[Collected data entries]

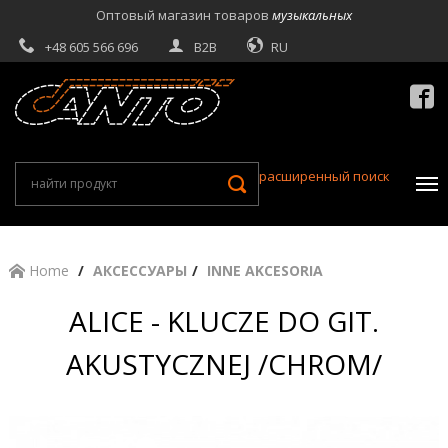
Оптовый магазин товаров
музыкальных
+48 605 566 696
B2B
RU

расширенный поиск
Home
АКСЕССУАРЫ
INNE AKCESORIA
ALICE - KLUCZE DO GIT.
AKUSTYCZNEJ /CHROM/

> ASSIGNMENT: Please print each entry exactly as it stands, without the pictures.

> ANSWER SECTION:
Оптовый магазин товаров
музыкальных
+48 605 566 696
B2B
RU

расширенный поиск
Home
АКСЕССУАРЫ
INNE AKCESORIA
ALICE - KLUCZE DO GIT.
AKUSTYCZNEJ /CHROM/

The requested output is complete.